On the Surface Plasmonic Waves Excited by a Dipole Above Anisotropic and Spatially Dispersive Two-Dimensional Surfaces of Infinite Extent in Planarly Layered Media

Abstract

The surface plasmonic waves excited by a vertical or horizontal oriented Hertzian dipole above anisotropic and spatially dispersive two-dimensional surfaces of infinite extent embedded in planarly layered uniaxial media are investigated using the dyadic Green function approach. The spectral-domain transmission line analogy Green function formulation and iso-frequency-contour equations are derived. The methods to accurately and efficiently evaluate the two-dimensional Fourier integral arising from the spatial-domain Green function computation are also developed. To resolve the numerical inefficiency due to the highly oscillatory integrand and singularities of surface plasmonic waves that possess large wavenumber, the methods of extrapolating the real-axis integration combined with singularity subtraction are proposed and found to be applicable to a wide range of observation distances.
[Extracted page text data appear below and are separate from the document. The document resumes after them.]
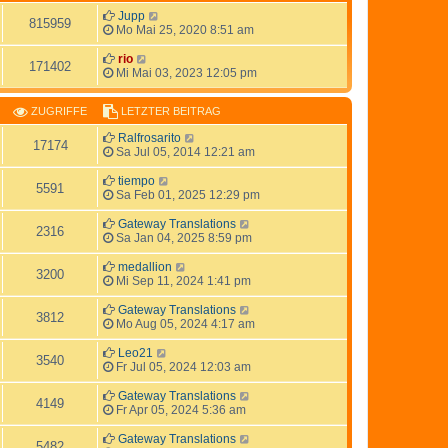
Jupp
815959
Mo Mai 25, 2020 8:51 am
rio
171402
Mi Mai 03, 2023 12:05 pm
ZUGRIFFE
LETZTER BEITRAG
Ralfrosarito
17174
Sa Jul 05, 2014 12:21 am
tiempo
5591
Sa Feb 01, 2025 12:29 pm
Gateway Translations
2316
Sa Jan 04, 2025 8:59 pm
medallion
3200
Mi Sep 11, 2024 1:41 pm
Gateway Translations
3812
Mo Aug 05, 2024 4:17 am
Leo21
3540
Fr Jul 05, 2024 12:03 am
Gateway Translations
4149
Fr Apr 05, 2024 5:36 am
Gateway Translations
5482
As an application example of the proposed formulation, we compute the scattered fields of a vertical dipole above the graphene biased by drift current which exhibits significant spatial dispersion. It is shown that the light-matter interaction of graphene plasmons can be significantly reinforced when placed above uniaxially anisotropic epsilon-near-zero substrates. The proposed formulation may provide the methodology for the computational analysis of two-dimensional materials and surface plasmonic waves.